--- Requirement ---
Can you edit these lines so that every "かつら" becomes "ウィッグ" and everything else stays the same? Leave the pictures out of your answer.

Records to process START

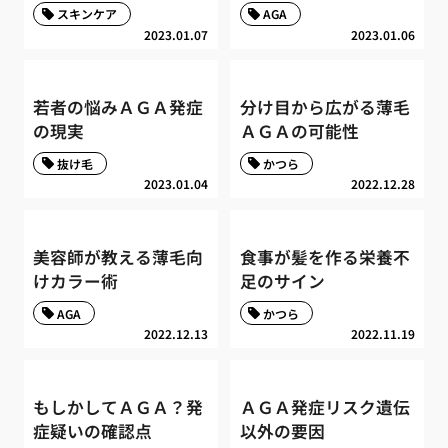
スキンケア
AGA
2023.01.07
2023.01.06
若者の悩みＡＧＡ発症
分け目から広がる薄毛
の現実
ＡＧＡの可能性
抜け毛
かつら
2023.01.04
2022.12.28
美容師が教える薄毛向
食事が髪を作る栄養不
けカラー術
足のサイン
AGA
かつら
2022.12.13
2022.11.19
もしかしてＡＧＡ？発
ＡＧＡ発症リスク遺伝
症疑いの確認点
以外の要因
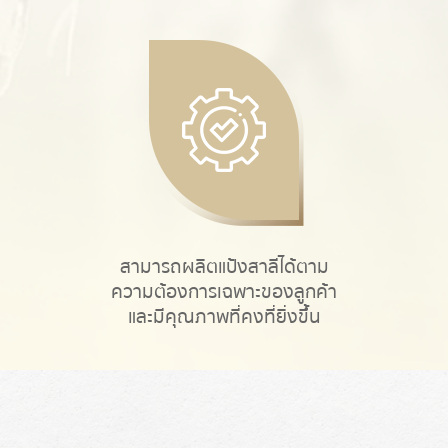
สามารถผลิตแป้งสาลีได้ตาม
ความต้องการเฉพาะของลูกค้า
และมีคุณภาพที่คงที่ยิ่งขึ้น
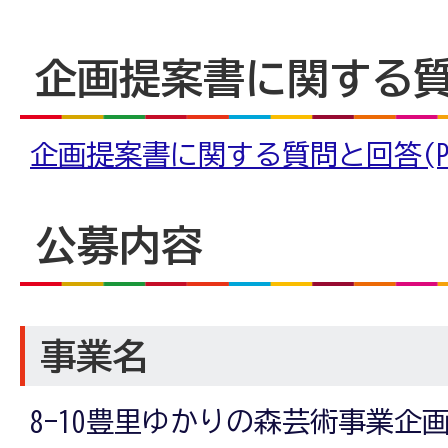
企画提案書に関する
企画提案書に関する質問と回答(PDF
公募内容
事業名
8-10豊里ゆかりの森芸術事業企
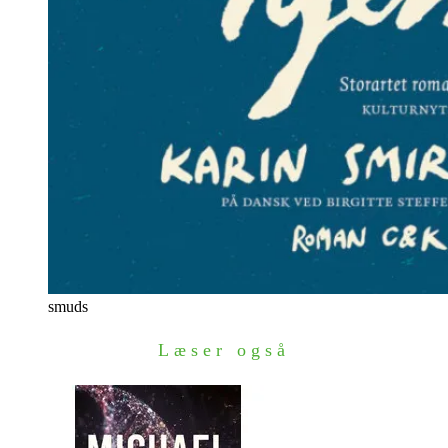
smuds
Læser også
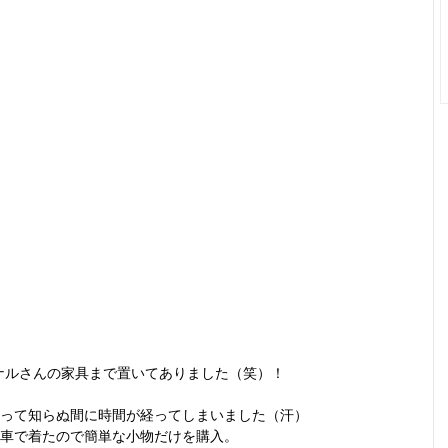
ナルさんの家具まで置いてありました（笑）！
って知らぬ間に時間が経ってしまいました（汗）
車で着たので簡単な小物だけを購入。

Records to process END

--- Exercise answer ---
スキンケア
AGA
2023.01.07
2023.01.06
若者の悩みＡＧＡ発症
分け目から広がる薄毛
の現実
ＡＧＡの可能性
抜け毛
ウィッグ
2023.01.04
2022.12.28
美容師が教える薄毛向
食事が髪を作る栄養不
けカラー術
足のサイン
AGA
ウィッグ
2022.12.13
2022.11.19
もしかしてＡＧＡ？発
ＡＧＡ発症リスク遺伝
症疑いの確認点
以外の要因
สามารถผลิตแป้งสาลีได้ตาม
ความต้องการเฉพาะของลูกค้า
และมีคุณภาพที่คงที่ยิ่งขึ้น
企画提案書に関する
企画提案書に関する質問と回答(PDF
公募内容
事業名
8-10豊里ゆかりの森芸術事業企
smuds
Læser også
ナルさんの家具まで置いてありました（笑）！
って知らぬ間に時間が経ってしまいました（汗）
車で着たので簡単な小物だけを購入。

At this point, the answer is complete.